■ **WORK ITEM**: If a line in the records below holds the string "Ingot", count it; give only the total.

Pictures paired with source code
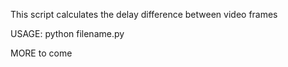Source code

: This script calculates the delay difference between video frames

USAGE:
python filename.py

MORE to come

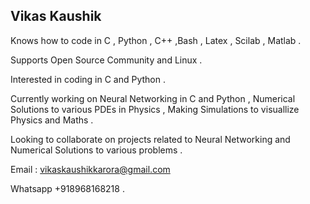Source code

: ## Vikas Kaushik 

Knows how to code in C , Python , C++ ,Bash , Latex , Scilab , Matlab .

Supports Open Source Community and Linux .

Interested in coding in C and Python .

Currently working on Neural Networking in C and Python , Numerical Solutions to various PDEs in Physics , Making Simulations to visuallize Physics and Maths . 

Looking to collaborate on projects related to Neural Networking and Numerical Solutions to various problems .

Email : vikaskaushikkarora@gmail.com 

Whatsapp +918968168218 .

<!---
vikaskaushikkarora/vikaskaushikkarora is a ✨ special ✨ repository because its `README.md` (this file) appears on your GitHub profile.
You can click the Preview link to take a look at your changes.
--->
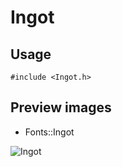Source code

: Ingot
==========

Usage
------

    #include <Ingot.h>

Preview images
--------------
* Fonts::Ingot 

![Ingot](https://raw.githubusercontent.com/Cariad/Ingot/master/Preview/Ingot.png)

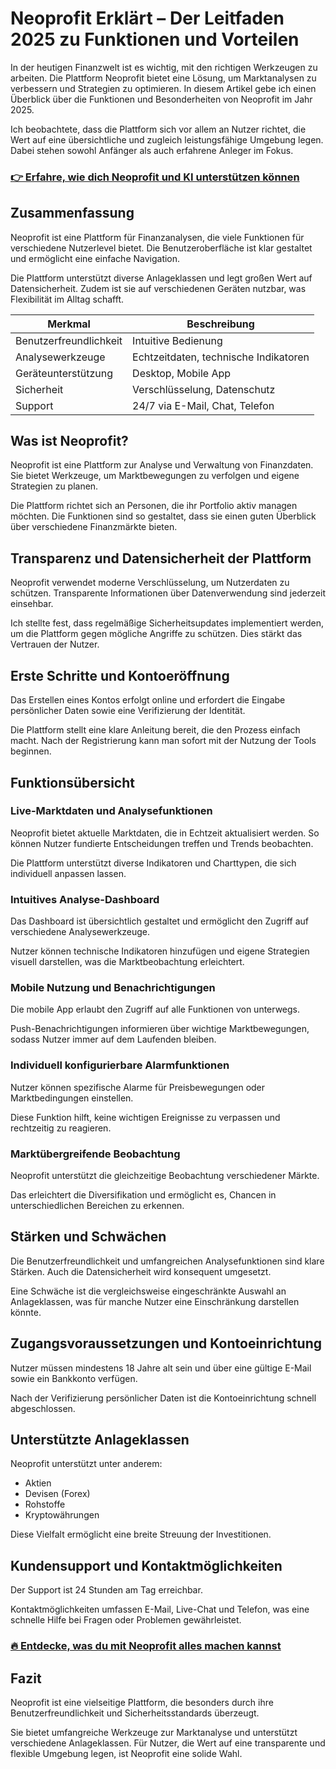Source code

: # Neoprofit Erklärt – Der Leitfaden 2025 zu Funktionen und Vorteilen
   
In der heutigen Finanzwelt ist es wichtig, mit den richtigen Werkzeugen zu arbeiten. Die Plattform Neoprofit bietet eine Lösung, um Marktanalysen zu verbessern und Strategien zu optimieren. In diesem Artikel gebe ich einen Überblick über die Funktionen und Besonderheiten von Neoprofit im Jahr 2025.  

Ich beobachtete, dass die Plattform sich vor allem an Nutzer richtet, die Wert auf eine übersichtliche und zugleich leistungsfähige Umgebung legen. Dabei stehen sowohl Anfänger als auch erfahrene Anleger im Fokus.

### [👉 Erfahre, wie dich Neoprofit und KI unterstützen können](https://tinyurl.com/29s9gqtq)
## Zusammenfassung  
Neoprofit ist eine Plattform für Finanzanalysen, die viele Funktionen für verschiedene Nutzerlevel bietet. Die Benutzeroberfläche ist klar gestaltet und ermöglicht eine einfache Navigation.  

Die Plattform unterstützt diverse Anlageklassen und legt großen Wert auf Datensicherheit. Zudem ist sie auf verschiedenen Geräten nutzbar, was Flexibilität im Alltag schafft.

| Merkmal              | Beschreibung                         |
|----------------------|------------------------------------|
| Benutzerfreundlichkeit| Intuitive Bedienung                 |
| Analysewerkzeuge     | Echtzeitdaten, technische Indikatoren |
| Geräteunterstützung  | Desktop, Mobile App                 |
| Sicherheit          | Verschlüsselung, Datenschutz       |
| Support             | 24/7 via E-Mail, Chat, Telefon     |

## Was ist Neoprofit?  
Neoprofit ist eine Plattform zur Analyse und Verwaltung von Finanzdaten. Sie bietet Werkzeuge, um Marktbewegungen zu verfolgen und eigene Strategien zu planen.  

Die Plattform richtet sich an Personen, die ihr Portfolio aktiv managen möchten. Die Funktionen sind so gestaltet, dass sie einen guten Überblick über verschiedene Finanzmärkte bieten.

## Transparenz und Datensicherheit der Plattform  
Neoprofit verwendet moderne Verschlüsselung, um Nutzerdaten zu schützen. Transparente Informationen über Datenverwendung sind jederzeit einsehbar.  

Ich stellte fest, dass regelmäßige Sicherheitsupdates implementiert werden, um die Plattform gegen mögliche Angriffe zu schützen. Dies stärkt das Vertrauen der Nutzer.

## Erste Schritte und Kontoeröffnung  
Das Erstellen eines Kontos erfolgt online und erfordert die Eingabe persönlicher Daten sowie eine Verifizierung der Identität.  

Die Plattform stellt eine klare Anleitung bereit, die den Prozess einfach macht. Nach der Registrierung kann man sofort mit der Nutzung der Tools beginnen.

## Funktionsübersicht  

### Live-Marktdaten und Analysefunktionen  
Neoprofit bietet aktuelle Marktdaten, die in Echtzeit aktualisiert werden. So können Nutzer fundierte Entscheidungen treffen und Trends beobachten.  

Die Plattform unterstützt diverse Indikatoren und Charttypen, die sich individuell anpassen lassen.

### Intuitives Analyse-Dashboard  
Das Dashboard ist übersichtlich gestaltet und ermöglicht den Zugriff auf verschiedene Analysewerkzeuge.  

Nutzer können technische Indikatoren hinzufügen und eigene Strategien visuell darstellen, was die Marktbeobachtung erleichtert.

### Mobile Nutzung und Benachrichtigungen  
Die mobile App erlaubt den Zugriff auf alle Funktionen von unterwegs.  

Push-Benachrichtigungen informieren über wichtige Marktbewegungen, sodass Nutzer immer auf dem Laufenden bleiben.

### Individuell konfigurierbare Alarmfunktionen  
Nutzer können spezifische Alarme für Preisbewegungen oder Marktbedingungen einstellen.  

Diese Funktion hilft, keine wichtigen Ereignisse zu verpassen und rechtzeitig zu reagieren.

### Marktübergreifende Beobachtung  
Neoprofit unterstützt die gleichzeitige Beobachtung verschiedener Märkte.  

Das erleichtert die Diversifikation und ermöglicht es, Chancen in unterschiedlichen Bereichen zu erkennen.

## Stärken und Schwächen  
Die Benutzerfreundlichkeit und umfangreichen Analysefunktionen sind klare Stärken. Auch die Datensicherheit wird konsequent umgesetzt.  

Eine Schwäche ist die vergleichsweise eingeschränkte Auswahl an Anlageklassen, was für manche Nutzer eine Einschränkung darstellen könnte.

## Zugangsvoraussetzungen und Kontoeinrichtung  
Nutzer müssen mindestens 18 Jahre alt sein und über eine gültige E-Mail sowie ein Bankkonto verfügen.  

Nach der Verifizierung persönlicher Daten ist die Kontoeinrichtung schnell abgeschlossen.

## Unterstützte Anlageklassen  
Neoprofit unterstützt unter anderem:  
- Aktien  
- Devisen (Forex)  
- Rohstoffe  
- Kryptowährungen  

Diese Vielfalt ermöglicht eine breite Streuung der Investitionen.

## Kundensupport und Kontaktmöglichkeiten  
Der Support ist 24 Stunden am Tag erreichbar.  

Kontaktmöglichkeiten umfassen E-Mail, Live-Chat und Telefon, was eine schnelle Hilfe bei Fragen oder Problemen gewährleistet.

### [🔥 Entdecke, was du mit Neoprofit alles machen kannst](https://tinyurl.com/29s9gqtq)
## Fazit  
Neoprofit ist eine vielseitige Plattform, die besonders durch ihre Benutzerfreundlichkeit und Sicherheitsstandards überzeugt.  

Sie bietet umfangreiche Werkzeuge zur Marktanalyse und unterstützt verschiedene Anlageklassen. Für Nutzer, die Wert auf eine transparente und flexible Umgebung legen, ist Neoprofit eine solide Wahl.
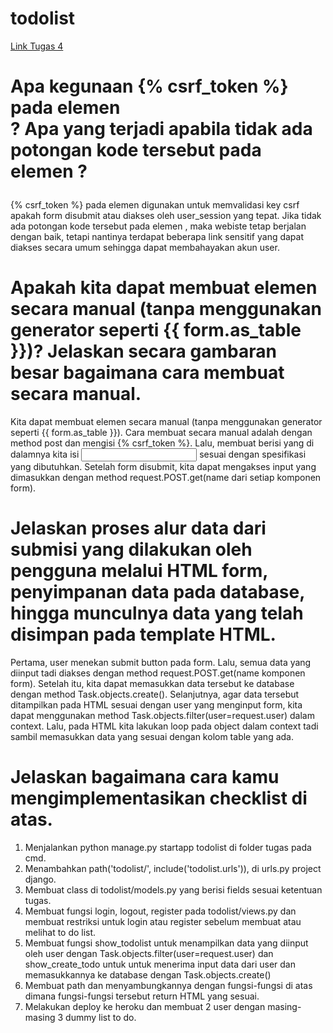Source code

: # todolist
[Link Tugas 4](https://shannon-tugas2-pbp.herokuapp.com/todolist/)

# Apa kegunaan {% csrf_token %} pada elemen <form>? Apa yang terjadi apabila tidak ada potongan kode tersebut pada elemen <form>?
{% csrf_token %} pada elemen <form> digunakan untuk memvalidasi key csrf apakah form disubmit atau diakses oleh user_session yang tepat. Jika tidak ada potongan kode tersebut pada elemen <form>, maka webiste tetap berjalan dengan baik, tetapi nantinya terdapat beberapa link sensitif yang dapat diakses secara umum sehingga dapat membahayakan akun user.

# Apakah kita dapat membuat elemen <form> secara manual (tanpa menggunakan generator seperti {{ form.as_table }})? Jelaskan secara gambaran besar bagaimana cara membuat <form> secara manual.
Kita dapat membuat elemen <form> secara manual (tanpa menggunakan generator seperti {{ form.as_table }}). Cara membuat <form> secara manual adalah dengan method post dan mengisi {% csrf_token %}. Lalu, membuat <table> berisi <tr> yang di dalamnya kita isi <input> sesuai dengan spesifikasi yang dibutuhkan. Setelah form disubmit, kita dapat mengakses input yang dimasukkan dengan method request.POST.get(name dari setiap komponen form).

# Jelaskan proses alur data dari submisi yang dilakukan oleh pengguna melalui HTML form, penyimpanan data pada database, hingga munculnya data yang telah disimpan pada template HTML.
Pertama, user menekan submit button pada form. Lalu, semua data yang diinput tadi diakses dengan method request.POST.get(name komponen form). Setelah itu, kita dapat memasukkan data tersebut ke database dengan method Task.objects.create(). Selanjutnya, agar data tersebut ditampilkan pada HTML sesuai dengan user yang menginput form, kita dapat menggunakan method Task.objects.filter(user=request.user) dalam context. Lalu, pada HTML kita lakukan loop pada object dalam context tadi sambil memasukkan data yang sesuai dengan kolom table yang ada.

# Jelaskan bagaimana cara kamu mengimplementasikan checklist di atas.
1. Menjalankan python manage.py startapp todolist di folder tugas pada cmd.
2. Menambahkan path('todolist/', include('todolist.urls')), di urls.py project django.
3. Membuat class di todolist/models.py yang berisi fields sesuai ketentuan tugas.
4. Membuat fungsi login, logout, register pada todolist/views.py dan membuat restriksi untuk login atau register sebelum membuat atau melihat to do list.
5. Membuat fungsi show_todolist untuk menampilkan data yang diinput oleh user dengan Task.objects.filter(user=request.user) dan show_create_todo untuk untuk menerima input data dari user dan memasukkannya ke database dengan Task.objects.create()
6. Membuat path dan menyambungkannya dengan fungsi-fungsi di atas dimana fungsi-fungsi tersebut return HTML yang sesuai.
7. Melakukan deploy ke heroku dan membuat 2 user dengan masing-masing 3 dummy list to do.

■ **EXERCISE ANSWER**: 4